From the data below, repeat exactly the lines from the line with "сделать две фотографии автомобиля: до и после" to the line with "SENTENCIA / VIOLACIÓN DEL DERECHO AL", both included.

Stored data
▼▼▼
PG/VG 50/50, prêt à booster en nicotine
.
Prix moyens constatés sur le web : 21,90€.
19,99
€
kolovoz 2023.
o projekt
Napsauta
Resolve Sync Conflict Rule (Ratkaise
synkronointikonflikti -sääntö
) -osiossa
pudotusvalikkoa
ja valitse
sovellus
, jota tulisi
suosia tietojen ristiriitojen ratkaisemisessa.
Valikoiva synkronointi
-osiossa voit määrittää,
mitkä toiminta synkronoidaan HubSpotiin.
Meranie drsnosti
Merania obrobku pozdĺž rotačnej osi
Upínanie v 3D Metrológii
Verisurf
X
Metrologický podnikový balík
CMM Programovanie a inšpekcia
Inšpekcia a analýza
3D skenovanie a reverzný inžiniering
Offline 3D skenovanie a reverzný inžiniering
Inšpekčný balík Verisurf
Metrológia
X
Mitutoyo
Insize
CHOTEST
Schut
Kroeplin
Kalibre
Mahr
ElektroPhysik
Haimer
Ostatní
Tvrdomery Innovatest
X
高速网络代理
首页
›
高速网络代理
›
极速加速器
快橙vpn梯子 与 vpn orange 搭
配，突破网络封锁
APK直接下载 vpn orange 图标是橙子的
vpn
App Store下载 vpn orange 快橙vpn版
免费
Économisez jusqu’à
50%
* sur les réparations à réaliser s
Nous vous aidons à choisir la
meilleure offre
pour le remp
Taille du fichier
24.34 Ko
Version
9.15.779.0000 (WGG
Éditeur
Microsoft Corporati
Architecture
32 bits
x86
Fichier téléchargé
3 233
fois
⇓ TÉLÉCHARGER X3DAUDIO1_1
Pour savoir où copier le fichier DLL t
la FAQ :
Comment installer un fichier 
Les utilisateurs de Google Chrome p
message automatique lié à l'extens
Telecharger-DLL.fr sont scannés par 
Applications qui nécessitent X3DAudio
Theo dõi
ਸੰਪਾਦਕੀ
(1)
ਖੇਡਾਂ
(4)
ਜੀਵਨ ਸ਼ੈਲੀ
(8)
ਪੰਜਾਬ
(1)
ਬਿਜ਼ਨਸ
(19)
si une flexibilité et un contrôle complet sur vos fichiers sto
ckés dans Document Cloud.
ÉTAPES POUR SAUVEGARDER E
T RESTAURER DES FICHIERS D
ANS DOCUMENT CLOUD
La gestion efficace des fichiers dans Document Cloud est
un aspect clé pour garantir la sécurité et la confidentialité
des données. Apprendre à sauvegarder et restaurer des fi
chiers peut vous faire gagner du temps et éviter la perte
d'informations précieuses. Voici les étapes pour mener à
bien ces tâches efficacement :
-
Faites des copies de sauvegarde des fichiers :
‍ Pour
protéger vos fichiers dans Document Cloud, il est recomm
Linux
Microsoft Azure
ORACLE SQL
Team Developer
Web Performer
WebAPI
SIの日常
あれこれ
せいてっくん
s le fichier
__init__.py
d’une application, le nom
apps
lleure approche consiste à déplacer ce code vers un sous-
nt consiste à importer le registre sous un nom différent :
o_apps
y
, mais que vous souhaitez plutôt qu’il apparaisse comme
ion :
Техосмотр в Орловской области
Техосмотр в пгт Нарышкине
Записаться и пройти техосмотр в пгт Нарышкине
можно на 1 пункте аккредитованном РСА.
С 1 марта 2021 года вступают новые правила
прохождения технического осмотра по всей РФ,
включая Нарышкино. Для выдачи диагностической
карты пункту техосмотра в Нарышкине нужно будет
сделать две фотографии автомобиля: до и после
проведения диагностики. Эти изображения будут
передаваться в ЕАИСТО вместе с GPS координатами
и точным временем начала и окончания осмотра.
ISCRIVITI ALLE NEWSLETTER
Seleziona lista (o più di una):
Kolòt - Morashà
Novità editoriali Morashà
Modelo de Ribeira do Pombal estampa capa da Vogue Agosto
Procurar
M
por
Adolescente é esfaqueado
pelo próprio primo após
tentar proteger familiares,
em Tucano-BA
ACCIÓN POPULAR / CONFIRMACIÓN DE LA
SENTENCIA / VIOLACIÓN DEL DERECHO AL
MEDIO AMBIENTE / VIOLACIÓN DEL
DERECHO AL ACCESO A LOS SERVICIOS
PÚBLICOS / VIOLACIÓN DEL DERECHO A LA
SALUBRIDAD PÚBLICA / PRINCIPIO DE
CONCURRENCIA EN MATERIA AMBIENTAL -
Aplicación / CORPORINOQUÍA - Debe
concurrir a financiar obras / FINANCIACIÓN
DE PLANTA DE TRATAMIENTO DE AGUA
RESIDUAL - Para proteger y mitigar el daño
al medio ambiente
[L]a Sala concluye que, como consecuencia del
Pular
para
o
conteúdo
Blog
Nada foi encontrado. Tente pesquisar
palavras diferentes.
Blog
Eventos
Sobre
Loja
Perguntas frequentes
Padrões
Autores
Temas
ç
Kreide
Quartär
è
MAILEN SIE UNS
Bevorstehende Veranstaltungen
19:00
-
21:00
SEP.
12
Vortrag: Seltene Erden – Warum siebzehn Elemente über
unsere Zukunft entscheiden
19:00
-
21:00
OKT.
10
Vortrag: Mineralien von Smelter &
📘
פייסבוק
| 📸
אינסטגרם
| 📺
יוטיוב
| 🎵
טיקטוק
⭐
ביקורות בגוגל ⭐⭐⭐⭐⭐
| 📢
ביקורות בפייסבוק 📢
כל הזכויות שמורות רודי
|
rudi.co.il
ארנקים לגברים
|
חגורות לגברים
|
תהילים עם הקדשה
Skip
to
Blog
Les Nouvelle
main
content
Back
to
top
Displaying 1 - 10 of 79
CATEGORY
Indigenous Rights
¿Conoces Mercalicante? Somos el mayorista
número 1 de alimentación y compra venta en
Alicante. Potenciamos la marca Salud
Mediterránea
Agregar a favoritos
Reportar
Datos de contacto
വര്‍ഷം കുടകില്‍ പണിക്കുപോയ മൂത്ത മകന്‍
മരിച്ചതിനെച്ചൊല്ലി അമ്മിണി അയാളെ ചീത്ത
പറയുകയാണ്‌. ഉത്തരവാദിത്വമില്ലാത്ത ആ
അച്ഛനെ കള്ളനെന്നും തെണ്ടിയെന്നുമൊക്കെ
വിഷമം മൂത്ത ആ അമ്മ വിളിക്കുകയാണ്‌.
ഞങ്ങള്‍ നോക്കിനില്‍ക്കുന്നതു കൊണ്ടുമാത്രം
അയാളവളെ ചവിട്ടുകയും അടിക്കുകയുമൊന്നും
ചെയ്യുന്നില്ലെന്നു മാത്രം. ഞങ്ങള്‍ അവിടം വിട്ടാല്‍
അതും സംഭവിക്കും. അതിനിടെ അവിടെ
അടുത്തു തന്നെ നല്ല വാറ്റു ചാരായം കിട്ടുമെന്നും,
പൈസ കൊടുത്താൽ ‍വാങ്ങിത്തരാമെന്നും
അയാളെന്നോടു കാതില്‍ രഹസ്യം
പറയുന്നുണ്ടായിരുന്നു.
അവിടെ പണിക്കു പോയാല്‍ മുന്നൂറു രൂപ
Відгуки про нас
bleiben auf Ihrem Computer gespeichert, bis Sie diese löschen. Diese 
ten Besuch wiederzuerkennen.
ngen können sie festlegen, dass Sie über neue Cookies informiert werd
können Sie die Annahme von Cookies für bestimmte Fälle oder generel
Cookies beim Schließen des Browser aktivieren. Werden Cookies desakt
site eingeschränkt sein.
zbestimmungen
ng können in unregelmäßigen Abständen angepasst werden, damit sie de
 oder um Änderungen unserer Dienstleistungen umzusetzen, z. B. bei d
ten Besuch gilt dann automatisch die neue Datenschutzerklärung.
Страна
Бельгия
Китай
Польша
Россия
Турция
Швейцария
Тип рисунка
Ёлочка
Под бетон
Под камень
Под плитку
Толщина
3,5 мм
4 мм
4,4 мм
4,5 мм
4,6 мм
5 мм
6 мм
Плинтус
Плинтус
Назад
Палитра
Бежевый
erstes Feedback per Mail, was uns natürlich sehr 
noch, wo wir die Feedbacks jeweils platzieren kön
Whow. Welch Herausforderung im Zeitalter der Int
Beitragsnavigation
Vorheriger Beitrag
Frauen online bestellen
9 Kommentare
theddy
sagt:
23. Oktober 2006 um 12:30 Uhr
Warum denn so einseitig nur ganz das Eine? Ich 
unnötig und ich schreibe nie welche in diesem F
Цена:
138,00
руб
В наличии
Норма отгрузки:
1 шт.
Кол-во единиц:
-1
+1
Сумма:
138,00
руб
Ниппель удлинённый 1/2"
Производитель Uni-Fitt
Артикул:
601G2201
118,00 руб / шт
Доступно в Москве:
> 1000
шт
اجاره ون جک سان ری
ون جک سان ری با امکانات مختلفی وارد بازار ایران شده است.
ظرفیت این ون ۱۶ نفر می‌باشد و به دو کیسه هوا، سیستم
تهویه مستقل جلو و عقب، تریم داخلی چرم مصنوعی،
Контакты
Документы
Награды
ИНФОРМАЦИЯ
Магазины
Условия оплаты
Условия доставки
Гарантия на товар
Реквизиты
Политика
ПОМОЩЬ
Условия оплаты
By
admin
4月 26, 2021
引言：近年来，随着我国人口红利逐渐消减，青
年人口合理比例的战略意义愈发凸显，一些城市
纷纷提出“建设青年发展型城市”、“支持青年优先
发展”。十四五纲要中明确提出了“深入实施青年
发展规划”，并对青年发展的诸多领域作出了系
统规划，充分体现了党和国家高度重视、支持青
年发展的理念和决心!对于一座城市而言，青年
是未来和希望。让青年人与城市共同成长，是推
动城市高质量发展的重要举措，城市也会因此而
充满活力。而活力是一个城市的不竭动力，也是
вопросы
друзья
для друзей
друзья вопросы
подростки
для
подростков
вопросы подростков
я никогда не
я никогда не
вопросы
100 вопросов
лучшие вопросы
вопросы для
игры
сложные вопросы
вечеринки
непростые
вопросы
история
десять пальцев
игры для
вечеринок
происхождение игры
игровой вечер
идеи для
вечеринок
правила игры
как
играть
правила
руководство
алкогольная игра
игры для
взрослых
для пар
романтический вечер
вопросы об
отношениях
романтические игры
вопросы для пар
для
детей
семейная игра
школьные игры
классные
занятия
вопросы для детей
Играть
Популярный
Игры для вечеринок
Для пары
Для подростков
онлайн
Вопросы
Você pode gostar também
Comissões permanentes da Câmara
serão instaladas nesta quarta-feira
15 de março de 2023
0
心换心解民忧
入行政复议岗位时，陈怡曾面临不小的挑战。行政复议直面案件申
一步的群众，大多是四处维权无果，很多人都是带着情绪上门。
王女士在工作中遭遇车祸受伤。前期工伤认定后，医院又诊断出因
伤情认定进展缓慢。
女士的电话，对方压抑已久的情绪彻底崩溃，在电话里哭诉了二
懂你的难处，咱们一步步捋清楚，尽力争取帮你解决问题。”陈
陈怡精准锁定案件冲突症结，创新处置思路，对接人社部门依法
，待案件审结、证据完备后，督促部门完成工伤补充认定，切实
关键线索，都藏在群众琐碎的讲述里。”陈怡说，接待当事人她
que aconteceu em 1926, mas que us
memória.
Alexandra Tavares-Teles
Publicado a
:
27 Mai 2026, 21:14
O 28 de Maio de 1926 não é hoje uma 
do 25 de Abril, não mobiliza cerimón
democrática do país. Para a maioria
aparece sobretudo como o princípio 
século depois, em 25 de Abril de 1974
▲▲▲
Answer space »
сделать две фотографии автомобиля: до и после
проведения диагностики. Эти изображения будут
передаваться в ЕАИСТО вместе с GPS координатами
и точным временем начала и окончания осмотра.
ISCRIVITI ALLE NEWSLETTER
Seleziona lista (o più di una):
Kolòt - Morashà
Novità editoriali Morashà
Modelo de Ribeira do Pombal estampa capa da Vogue Agosto
Procurar
M
por
Adolescente é esfaqueado
pelo próprio primo após
tentar proteger familiares,
em Tucano-BA
ACCIÓN POPULAR / CONFIRMACIÓN DE LA
SENTENCIA / VIOLACIÓN DEL DERECHO AL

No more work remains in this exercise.